## Requirement
Copy out the whole listing exactly as written, leaving the pictures behind.
= = = =
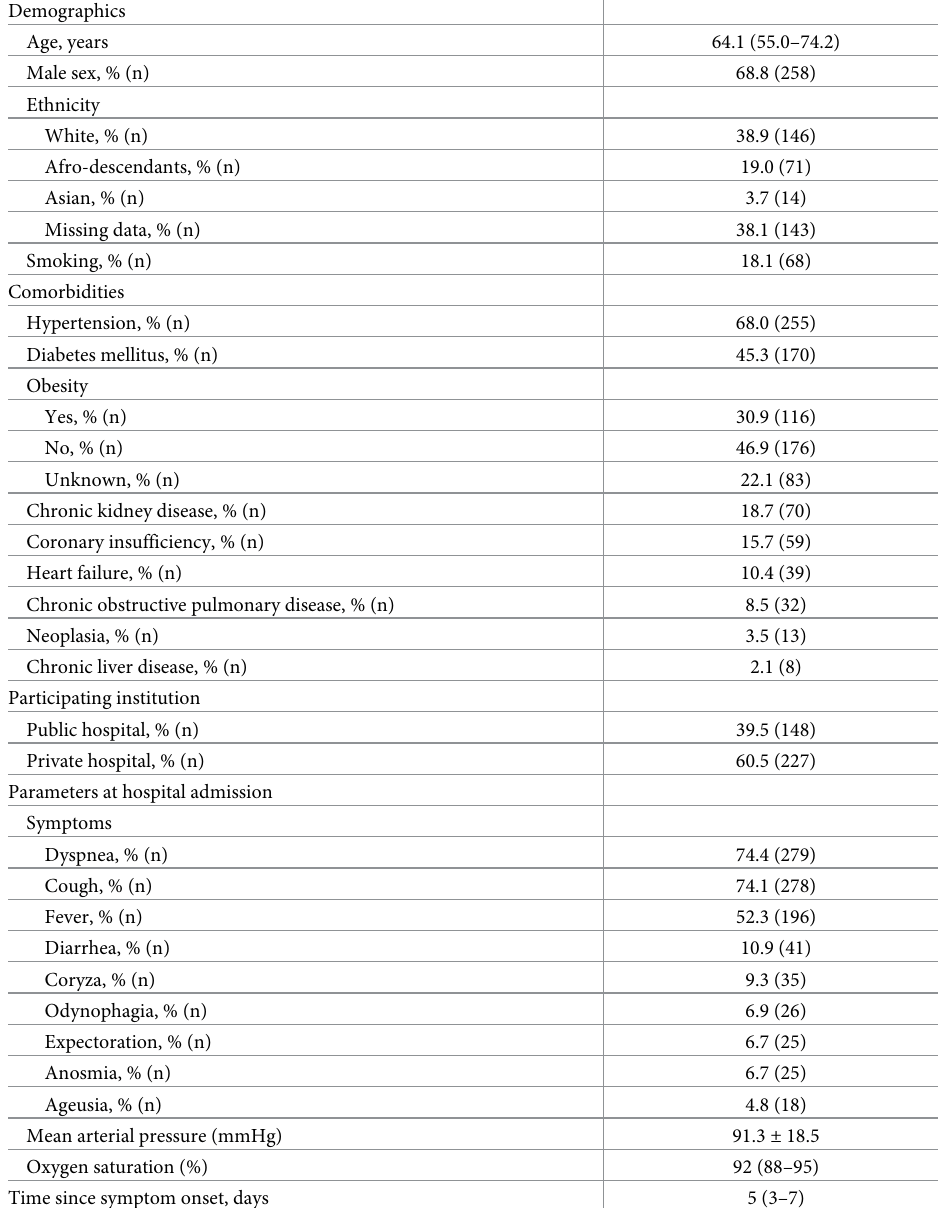
Table 1. General characteristics of the study population (N =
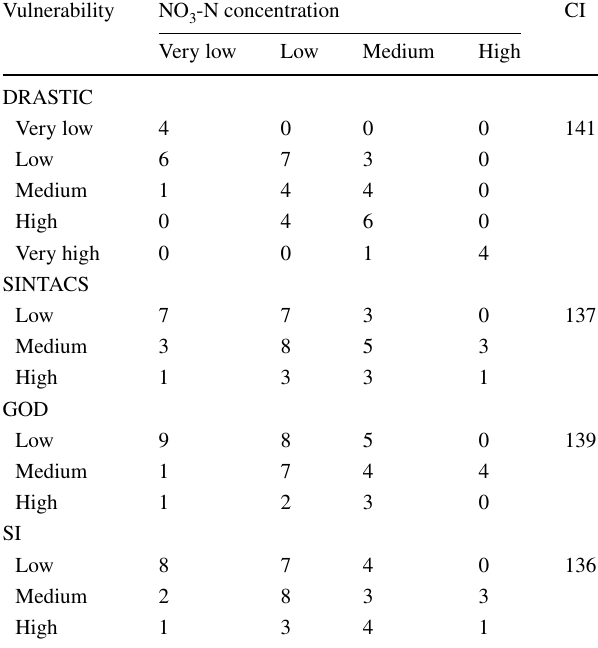
Table 3 Coincidence of wells with three contamination levels and vulnerability categories predicted different models in the validation section (Unit=number of wells)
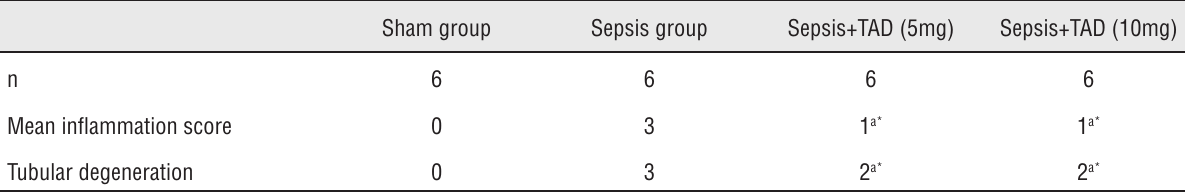
Table 5 - Histopathological variations in renal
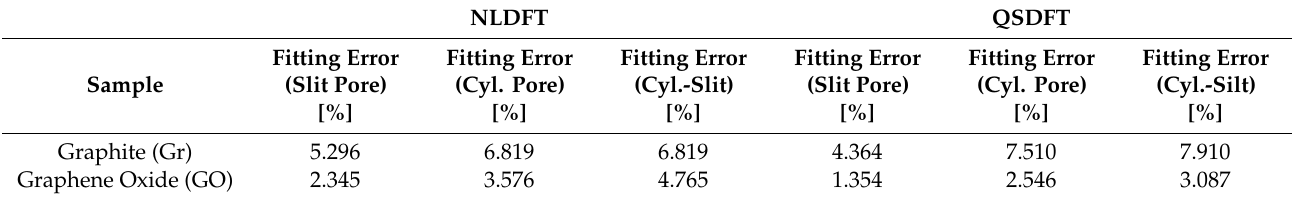
Table 2. Fitting error for di ff erent surface textures (NLDFT vs. QSDFT) in slit and slit / cylindrical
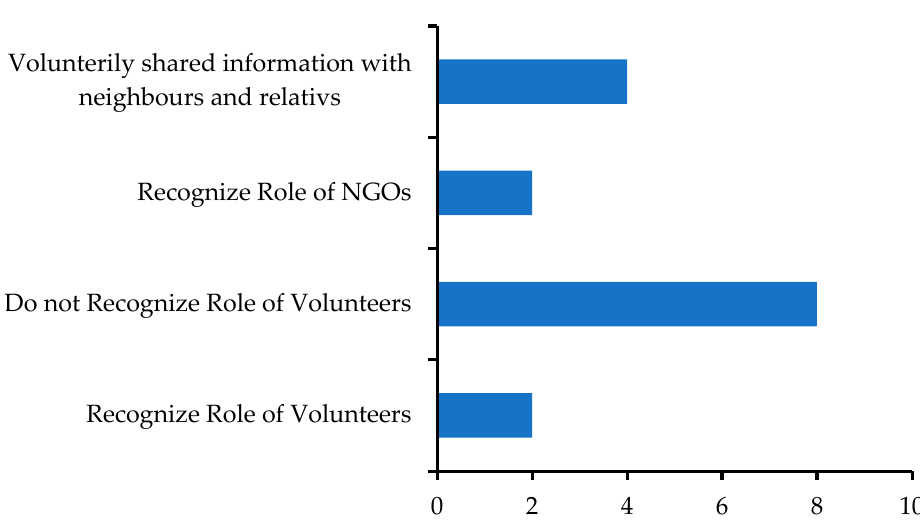
Figure 4. Recognizing the role of volunteers in FEW. Responses from the participants of this study.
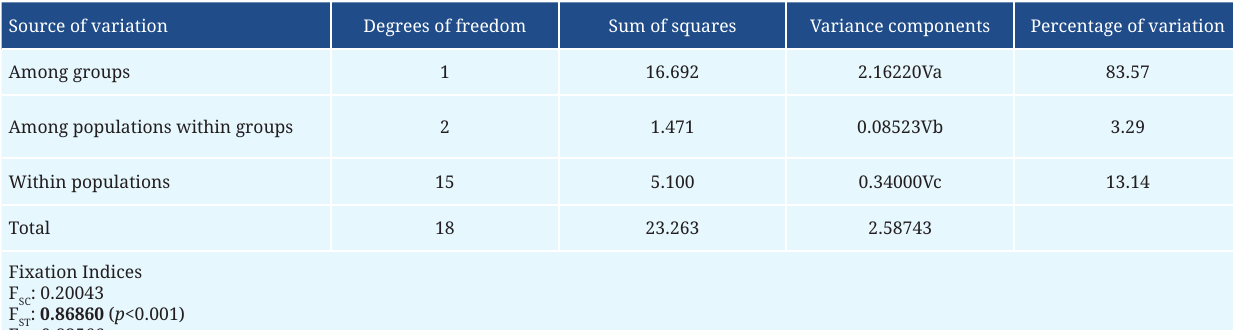
TABLE 3 | Analysis of molecular variance (AMOVA) from the populations of Parodon nasus . Two groups were considerate: Cuiabá River; Mogi-Guaçu River + Passa Cinco River + Paiol Grande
= = = =
## Answer box
Table 1. General characteristics of the study population (N =
Table 3 Coincidence of wells with three contamination levels and vulnerability categories predicted different models in the validation section (Unit=number of wells)
Table 5 - Histopathological variations in renal
Table 2. Fitting error for di ff erent surface textures (NLDFT vs. QSDFT) in slit and slit / cylindrical
Figure 4. Recognizing the role of volunteers in FEW. Responses from the participants of this study.
TABLE 3 | Analysis of molecular variance (AMOVA) from the populations of Parodon nasus . Two groups were considerate: Cuiabá River; Mogi-Guaçu River + Passa Cinco River + Paiol Grande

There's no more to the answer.